- **Tasks to perform**
- A) According to the article about the Sacramento camping ban, within how many feet of any school does the ban prohibit camping?
- B) Please reproduce the stretch of the article about the Sacramento camping ban from "Sacramento Commissioner Angelique" through "at Sutter High.".
- C) Carry on writing the article about the Sacramento camping ban, picking up after its last sentence.

- **Text passage**
Sacramento City Council Unanimously Votes to Ban Homeless Camps Near Schools


By: Shuxuan Zhong

SACRAMENTO, CA––The Sacramento City Council unanimously voted on October 18, 2022, to pass a bill banning homeless peoples from camping or using camp paraphernalia within 500 feet of any schools, or at locations such as childcare centers, colleges, hospitals, and levees. However, this proposal was strongly opposed by Sacramento homeless advocates when it was proposed because, for the most part, there have been no school disturbances. 


In late September 2022, a man who appeared homeless was arrested for yelling and making obscene gestures at students on the way to Sutter Middle School. According to KCRA, Sutter Middle School administrators responded that the man was mentally disturbed or intoxicated, causing him to make sexual gestures to students who were walking outside the school. Sacramento police investigated the incident and arrested the man. Police then sent a message about the incident to inform families at Sutter Middle School. 


Sacramento Commissioner Angelique Ashby called for changes to city ordinances a week after this incident. Ashby claims Sacramento is prioritizing and ensuring the safety of students: “It’s not about a person; it’s not about a school website; it’s not about an event,” Ashby states. “It’s about the safety of children at school, and it’s about schools being a priority for the city.” The proposal got some support from parents. “There is no safe way to get to school,” said Crowe, who has a daughter at Sutter High.


Although Congresswoman Katie Valenzuela voted in favor of the change at the October meeting, she questioned the effectiveness of the change, saying, “People in crisis really don’t tend to adhere to invisible boundaries.” She also commented on the incident of the homeless man harassing students. Because the man was not camping near the school, “He won’t be affected by the 500-foot buffer,” Valenzuela said.

Point tracking entries
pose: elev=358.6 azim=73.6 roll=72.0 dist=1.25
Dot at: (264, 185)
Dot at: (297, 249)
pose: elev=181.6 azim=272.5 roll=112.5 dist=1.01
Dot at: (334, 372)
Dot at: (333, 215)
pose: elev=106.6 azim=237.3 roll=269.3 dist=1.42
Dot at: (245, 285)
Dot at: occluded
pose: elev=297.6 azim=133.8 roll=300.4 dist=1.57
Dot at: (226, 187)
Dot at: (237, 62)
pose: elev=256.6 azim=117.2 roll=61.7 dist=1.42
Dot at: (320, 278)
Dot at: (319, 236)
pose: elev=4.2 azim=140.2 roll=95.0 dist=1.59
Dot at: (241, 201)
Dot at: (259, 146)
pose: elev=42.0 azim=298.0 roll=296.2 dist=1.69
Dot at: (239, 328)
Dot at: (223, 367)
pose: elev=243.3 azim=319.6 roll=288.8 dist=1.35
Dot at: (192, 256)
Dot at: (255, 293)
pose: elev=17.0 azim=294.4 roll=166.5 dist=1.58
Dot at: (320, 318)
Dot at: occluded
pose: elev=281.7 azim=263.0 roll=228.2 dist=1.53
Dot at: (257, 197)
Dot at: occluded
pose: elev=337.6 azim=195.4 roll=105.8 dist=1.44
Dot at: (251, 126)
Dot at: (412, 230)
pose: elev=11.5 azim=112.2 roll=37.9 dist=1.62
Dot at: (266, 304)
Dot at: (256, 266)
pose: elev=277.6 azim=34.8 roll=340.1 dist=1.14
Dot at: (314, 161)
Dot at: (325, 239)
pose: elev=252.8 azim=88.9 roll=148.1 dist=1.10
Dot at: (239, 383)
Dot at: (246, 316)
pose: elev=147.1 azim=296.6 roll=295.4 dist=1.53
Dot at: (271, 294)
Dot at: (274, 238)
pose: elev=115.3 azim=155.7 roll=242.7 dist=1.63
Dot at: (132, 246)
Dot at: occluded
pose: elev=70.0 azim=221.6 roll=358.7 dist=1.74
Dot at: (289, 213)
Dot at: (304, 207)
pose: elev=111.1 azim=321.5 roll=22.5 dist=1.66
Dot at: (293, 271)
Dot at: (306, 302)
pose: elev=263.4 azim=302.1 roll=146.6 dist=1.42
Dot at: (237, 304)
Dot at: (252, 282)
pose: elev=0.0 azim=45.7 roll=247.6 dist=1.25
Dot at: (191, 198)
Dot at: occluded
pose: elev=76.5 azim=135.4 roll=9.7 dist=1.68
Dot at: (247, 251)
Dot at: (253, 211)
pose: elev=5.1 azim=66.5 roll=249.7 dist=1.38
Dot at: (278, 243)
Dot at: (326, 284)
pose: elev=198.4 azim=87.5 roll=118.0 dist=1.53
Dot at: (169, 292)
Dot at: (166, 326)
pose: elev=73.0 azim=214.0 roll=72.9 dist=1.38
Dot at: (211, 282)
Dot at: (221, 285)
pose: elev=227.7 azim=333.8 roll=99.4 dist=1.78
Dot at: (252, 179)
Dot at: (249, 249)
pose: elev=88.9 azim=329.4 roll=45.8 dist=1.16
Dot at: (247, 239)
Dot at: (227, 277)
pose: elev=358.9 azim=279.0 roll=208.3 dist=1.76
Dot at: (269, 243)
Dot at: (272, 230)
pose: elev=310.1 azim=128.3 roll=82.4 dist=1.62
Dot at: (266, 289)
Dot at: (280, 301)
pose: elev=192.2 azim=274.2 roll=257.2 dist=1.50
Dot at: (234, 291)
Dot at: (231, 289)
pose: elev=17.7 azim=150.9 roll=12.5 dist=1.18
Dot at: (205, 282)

- **Answers to the exercise**
- A) 500 feet.

- B)
Sacramento Commissioner Angelique Ashby called for changes to city ordinances a week after this incident. Ashby claims Sacramento is prioritizing and ensuring the safety of students: “It’s not about a person; it’s not about a school website; it’s not about an event,” Ashby states. “It’s about the safety of children at school, and it’s about schools being a priority for the city.” The proposal got some support from parents. “There is no safe way to get to school,” said Crowe, who has a daughter at Sutter High.

- C)
During the meeting, Valenzuela asked if the ordinance could provide an exception for sites that are successfully managed within 500 feet of schools because those sites have not caused problems. “The camp is not permitted. It is not run by anybody, but it’s also not had any issues,” she said. “So, it hasn’t come up on our radar in terms of like, ‘Hey, we need to shut this down,’ because a couple of dozen folks have been living there quite successfully now for almost two years.”


A resident called in to the meeting and said the ordinance represented a “false dichotomy” between students and the homeless. Many homeless children attend school in Sacramento. Al Goldberg, communications manager for the Sacramento Unified School District, said the district has identified 364 homeless students as of Oct. 5 of the current school year.            


Advocates for homeless residents also shared their views on the proposition. They agree that student safety is a top priority. However, they argue that safe routes to schools can be devised without criminalizing the homeless: “In the same way that young children deserve safe walking paths to and from school, unhoused people are deserving of safe spaces to sleep,” Shannon Dominguez-Stevens, who runs the Mary House shelter for women and children at Loaves & Fishes, wrote in an email.